Play with the movie controller, step through the frames. I think it’s wonderful how most of the frames are nearly unrecognizable, but in the moving aggregate it’s quite easy to see what the action is. More or less, anyway.
The above movie was rendered using a limited color palette and error diffusion. Error diffusion is one of the solutions to the problem: Given this image, and these colors, how can we best draw it? (Wikipedia says it’s a kind of halftoning.) Here are four examples.
The top left image has been drawn with just black and white. The algorithm starts on the top left pixel and says, Hmm, black is the closest color, but just a little bit off.
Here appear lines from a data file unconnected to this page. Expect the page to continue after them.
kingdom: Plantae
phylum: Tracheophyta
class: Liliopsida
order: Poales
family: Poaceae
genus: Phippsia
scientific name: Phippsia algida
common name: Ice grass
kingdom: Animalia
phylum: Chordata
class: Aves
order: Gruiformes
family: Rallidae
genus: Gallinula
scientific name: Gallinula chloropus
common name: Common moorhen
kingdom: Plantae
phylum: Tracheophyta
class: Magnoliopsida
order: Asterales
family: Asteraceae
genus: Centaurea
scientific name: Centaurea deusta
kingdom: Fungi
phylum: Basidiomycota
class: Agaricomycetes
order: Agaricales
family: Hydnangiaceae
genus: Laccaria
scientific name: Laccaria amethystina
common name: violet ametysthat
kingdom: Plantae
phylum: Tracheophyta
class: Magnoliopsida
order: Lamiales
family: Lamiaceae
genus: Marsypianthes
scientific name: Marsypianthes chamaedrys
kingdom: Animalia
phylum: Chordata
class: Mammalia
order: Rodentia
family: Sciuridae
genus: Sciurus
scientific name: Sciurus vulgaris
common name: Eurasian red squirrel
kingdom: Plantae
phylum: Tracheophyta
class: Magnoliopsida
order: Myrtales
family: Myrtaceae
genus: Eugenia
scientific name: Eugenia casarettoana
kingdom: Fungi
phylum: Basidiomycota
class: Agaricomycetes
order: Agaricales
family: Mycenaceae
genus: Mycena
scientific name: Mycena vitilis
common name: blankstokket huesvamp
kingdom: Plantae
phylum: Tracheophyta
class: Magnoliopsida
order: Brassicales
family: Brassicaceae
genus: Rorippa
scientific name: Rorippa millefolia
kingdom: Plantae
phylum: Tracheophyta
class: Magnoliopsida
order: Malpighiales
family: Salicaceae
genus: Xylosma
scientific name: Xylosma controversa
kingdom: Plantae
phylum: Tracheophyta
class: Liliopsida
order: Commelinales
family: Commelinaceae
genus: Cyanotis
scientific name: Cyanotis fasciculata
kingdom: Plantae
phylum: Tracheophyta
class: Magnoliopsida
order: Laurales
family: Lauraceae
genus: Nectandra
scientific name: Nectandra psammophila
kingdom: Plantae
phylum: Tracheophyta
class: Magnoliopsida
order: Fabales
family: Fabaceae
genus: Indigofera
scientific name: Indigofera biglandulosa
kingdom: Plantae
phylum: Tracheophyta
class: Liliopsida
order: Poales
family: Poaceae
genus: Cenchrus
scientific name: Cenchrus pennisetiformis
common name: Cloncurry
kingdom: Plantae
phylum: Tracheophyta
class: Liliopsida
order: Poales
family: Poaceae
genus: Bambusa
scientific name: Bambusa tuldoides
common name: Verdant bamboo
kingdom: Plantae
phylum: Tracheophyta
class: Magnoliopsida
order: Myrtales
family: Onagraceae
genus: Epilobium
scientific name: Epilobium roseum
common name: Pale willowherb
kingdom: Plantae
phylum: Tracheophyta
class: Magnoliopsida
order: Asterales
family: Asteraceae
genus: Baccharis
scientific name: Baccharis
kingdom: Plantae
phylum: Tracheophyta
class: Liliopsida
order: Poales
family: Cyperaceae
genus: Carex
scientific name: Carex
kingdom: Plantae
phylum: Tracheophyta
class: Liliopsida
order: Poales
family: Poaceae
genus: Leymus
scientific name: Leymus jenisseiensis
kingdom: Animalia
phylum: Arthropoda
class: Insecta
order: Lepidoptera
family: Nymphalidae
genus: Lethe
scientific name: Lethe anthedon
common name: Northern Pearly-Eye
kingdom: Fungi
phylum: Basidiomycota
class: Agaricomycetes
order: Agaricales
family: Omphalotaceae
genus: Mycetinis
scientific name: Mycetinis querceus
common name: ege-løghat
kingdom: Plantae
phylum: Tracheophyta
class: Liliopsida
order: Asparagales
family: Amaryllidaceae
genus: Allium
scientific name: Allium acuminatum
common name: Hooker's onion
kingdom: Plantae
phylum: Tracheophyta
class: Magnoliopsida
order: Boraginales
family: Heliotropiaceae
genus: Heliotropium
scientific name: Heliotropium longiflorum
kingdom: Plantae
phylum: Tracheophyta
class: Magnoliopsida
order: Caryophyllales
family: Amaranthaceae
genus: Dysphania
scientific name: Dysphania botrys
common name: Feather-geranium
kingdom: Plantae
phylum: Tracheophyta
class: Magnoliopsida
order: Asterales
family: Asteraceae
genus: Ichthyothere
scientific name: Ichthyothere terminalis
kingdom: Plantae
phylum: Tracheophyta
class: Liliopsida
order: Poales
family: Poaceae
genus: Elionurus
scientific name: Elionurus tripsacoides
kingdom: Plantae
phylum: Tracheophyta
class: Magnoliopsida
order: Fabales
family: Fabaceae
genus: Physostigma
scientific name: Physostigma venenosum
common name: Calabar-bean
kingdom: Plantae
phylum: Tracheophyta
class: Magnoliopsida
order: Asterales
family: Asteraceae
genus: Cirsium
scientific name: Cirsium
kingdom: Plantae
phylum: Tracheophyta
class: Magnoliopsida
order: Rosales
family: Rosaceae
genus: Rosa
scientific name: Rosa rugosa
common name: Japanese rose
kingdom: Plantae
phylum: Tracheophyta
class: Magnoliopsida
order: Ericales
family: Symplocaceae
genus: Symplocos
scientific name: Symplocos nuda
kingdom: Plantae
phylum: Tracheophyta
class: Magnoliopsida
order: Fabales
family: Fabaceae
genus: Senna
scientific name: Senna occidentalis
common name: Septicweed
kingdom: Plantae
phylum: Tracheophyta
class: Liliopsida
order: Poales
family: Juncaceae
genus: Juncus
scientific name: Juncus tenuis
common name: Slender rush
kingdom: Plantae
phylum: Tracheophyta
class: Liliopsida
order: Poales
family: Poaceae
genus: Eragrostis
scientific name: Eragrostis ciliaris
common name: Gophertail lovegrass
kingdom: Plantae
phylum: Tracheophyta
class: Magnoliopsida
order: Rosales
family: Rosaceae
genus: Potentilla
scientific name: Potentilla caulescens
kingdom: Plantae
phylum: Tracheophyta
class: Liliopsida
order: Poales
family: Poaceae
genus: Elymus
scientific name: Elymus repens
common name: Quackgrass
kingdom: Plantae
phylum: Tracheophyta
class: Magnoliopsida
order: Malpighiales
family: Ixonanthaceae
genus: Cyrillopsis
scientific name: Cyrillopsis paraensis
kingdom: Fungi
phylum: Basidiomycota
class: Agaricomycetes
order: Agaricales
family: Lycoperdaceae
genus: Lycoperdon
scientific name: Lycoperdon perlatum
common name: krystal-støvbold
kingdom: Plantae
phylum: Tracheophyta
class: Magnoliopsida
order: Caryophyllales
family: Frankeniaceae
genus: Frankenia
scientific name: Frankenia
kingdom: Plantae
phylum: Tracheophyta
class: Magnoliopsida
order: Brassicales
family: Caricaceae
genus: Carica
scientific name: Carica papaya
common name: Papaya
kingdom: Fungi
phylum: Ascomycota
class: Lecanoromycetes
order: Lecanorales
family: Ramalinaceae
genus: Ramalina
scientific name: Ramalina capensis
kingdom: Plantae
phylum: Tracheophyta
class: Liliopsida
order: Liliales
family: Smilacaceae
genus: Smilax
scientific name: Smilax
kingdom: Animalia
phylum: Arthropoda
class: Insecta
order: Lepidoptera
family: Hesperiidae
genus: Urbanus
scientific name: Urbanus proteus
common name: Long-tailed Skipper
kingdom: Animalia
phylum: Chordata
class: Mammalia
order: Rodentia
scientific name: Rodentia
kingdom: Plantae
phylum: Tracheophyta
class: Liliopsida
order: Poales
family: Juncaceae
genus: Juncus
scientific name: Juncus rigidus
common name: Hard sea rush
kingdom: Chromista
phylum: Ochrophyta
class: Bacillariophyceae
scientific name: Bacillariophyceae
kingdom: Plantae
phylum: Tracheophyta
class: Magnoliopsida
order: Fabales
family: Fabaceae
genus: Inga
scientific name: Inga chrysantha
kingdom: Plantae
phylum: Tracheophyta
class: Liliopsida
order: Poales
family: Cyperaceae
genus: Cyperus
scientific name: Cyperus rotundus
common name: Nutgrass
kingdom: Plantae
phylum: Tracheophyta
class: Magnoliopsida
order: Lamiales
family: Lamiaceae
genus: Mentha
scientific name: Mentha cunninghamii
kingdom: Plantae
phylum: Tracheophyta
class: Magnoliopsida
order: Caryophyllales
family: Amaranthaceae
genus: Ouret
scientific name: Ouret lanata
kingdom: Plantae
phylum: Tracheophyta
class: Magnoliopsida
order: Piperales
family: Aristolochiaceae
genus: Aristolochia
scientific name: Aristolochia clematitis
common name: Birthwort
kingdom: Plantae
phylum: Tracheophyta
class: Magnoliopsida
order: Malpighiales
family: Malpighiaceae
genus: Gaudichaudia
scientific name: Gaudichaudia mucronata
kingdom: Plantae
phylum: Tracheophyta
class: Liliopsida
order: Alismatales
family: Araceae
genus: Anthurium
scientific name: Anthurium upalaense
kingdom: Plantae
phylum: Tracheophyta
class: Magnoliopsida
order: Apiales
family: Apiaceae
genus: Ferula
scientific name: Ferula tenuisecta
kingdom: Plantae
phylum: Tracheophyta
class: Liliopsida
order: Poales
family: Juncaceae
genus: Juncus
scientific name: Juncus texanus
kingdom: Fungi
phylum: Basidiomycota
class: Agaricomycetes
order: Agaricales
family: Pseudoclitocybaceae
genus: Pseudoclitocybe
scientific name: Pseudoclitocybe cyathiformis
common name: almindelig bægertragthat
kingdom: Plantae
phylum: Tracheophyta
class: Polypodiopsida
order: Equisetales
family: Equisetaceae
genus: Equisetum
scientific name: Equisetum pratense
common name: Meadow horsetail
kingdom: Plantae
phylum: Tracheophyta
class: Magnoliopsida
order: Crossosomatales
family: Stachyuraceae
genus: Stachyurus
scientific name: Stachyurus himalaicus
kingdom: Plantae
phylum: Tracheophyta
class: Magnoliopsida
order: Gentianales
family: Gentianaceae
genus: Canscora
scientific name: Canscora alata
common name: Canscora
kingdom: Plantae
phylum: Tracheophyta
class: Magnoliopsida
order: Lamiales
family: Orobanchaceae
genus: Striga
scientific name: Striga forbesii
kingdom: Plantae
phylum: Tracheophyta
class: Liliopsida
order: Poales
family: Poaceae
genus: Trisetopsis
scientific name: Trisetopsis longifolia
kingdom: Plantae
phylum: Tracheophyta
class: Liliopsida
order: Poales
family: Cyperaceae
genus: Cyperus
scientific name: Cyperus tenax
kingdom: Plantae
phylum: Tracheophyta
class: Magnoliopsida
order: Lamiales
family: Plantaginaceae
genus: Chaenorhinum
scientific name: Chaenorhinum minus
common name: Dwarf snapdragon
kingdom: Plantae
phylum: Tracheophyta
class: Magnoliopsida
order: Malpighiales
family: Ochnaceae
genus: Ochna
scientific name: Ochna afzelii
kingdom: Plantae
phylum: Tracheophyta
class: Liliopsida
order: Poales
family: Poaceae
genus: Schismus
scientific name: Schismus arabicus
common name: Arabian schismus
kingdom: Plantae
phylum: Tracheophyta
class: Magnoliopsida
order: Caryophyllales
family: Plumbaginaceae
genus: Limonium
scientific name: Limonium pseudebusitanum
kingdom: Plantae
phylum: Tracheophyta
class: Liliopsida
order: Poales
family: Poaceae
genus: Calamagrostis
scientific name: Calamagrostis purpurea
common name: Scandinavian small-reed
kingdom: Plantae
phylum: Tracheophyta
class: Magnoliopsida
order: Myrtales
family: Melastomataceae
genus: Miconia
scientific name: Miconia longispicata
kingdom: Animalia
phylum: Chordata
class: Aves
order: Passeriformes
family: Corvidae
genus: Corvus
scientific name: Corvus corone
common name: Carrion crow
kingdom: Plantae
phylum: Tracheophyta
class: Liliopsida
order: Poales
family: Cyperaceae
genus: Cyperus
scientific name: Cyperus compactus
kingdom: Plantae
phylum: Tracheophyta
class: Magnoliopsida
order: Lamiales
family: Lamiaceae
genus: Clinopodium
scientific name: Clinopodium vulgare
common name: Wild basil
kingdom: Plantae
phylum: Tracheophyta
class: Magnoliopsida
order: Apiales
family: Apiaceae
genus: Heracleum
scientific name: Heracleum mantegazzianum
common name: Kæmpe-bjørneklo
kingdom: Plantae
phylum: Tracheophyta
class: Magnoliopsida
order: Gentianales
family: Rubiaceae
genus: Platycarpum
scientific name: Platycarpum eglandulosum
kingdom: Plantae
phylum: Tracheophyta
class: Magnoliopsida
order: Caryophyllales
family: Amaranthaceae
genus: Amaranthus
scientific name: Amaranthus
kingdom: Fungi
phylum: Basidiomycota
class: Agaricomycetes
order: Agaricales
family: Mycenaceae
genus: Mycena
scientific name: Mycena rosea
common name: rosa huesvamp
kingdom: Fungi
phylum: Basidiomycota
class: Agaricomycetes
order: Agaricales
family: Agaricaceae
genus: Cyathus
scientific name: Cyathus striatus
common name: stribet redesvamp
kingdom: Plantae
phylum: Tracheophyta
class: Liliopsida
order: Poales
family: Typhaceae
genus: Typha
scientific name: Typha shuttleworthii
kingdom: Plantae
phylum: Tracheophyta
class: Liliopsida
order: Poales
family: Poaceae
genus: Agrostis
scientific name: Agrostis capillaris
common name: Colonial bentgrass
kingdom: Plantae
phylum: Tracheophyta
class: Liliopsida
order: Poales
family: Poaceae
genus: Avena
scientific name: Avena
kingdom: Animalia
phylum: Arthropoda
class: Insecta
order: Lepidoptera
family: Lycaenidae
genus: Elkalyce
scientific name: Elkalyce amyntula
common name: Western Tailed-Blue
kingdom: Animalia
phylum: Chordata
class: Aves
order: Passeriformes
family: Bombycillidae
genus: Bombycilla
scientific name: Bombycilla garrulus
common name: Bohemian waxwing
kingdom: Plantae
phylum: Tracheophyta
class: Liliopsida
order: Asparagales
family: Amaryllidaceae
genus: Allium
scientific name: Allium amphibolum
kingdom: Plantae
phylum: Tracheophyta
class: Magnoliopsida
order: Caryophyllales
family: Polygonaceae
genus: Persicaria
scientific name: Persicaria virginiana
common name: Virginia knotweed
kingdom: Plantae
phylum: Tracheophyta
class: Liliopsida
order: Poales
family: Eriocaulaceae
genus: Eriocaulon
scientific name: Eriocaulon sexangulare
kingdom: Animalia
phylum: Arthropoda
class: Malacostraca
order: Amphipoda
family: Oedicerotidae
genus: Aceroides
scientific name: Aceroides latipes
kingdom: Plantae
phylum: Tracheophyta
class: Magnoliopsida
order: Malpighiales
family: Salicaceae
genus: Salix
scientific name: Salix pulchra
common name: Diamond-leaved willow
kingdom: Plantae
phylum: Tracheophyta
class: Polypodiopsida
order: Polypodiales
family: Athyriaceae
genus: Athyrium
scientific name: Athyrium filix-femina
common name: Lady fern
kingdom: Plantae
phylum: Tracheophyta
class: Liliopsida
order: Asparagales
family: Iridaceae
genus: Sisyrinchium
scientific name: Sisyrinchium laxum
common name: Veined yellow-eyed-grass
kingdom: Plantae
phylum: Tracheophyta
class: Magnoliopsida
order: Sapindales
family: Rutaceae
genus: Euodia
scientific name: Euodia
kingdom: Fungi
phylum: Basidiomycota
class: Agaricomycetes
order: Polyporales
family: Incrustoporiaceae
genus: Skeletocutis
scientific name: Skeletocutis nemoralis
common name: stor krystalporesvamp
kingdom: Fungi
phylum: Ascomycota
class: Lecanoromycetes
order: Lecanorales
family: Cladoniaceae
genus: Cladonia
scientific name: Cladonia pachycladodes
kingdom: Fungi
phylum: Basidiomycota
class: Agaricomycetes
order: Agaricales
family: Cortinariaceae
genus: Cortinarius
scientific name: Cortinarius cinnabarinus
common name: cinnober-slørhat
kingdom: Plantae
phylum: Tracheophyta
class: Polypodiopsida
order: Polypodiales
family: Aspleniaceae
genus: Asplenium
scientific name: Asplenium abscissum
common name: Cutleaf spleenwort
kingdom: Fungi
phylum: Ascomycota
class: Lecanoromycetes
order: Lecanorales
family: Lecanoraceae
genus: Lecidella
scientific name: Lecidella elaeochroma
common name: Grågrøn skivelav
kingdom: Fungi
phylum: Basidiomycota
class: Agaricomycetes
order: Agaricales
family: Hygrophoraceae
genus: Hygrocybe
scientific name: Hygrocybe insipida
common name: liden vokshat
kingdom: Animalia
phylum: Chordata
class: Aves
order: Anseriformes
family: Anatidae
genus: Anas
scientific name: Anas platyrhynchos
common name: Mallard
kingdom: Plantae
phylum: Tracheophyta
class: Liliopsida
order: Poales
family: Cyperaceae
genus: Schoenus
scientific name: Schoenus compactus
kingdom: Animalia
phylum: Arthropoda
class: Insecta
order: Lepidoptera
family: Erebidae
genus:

It adds the “little bit off” to the next pixel, and, eventually, needs to draw a white pixel. But white is too white… so it’s back to black pixels for a while. And so on.
The other three images are derived from other available source colors, and variations such as damping or exaggerating the error amount, walking in different directions (up, down, left, right), and forcing minimum stripe sizes.
This is done with the omino diffusion filter, available in my free After Effects plugins. Download here. (I promise to soon post the universal binary version of these, for CS3! Just testing them now.)
The movie above was created by randomizing every single parameter. Fully random, no wiggle, no keyframes… new values every frame.
I suppose the original motivation for “error diffusion” was to strive towards image fidelity. Hmm. Aah. Joy.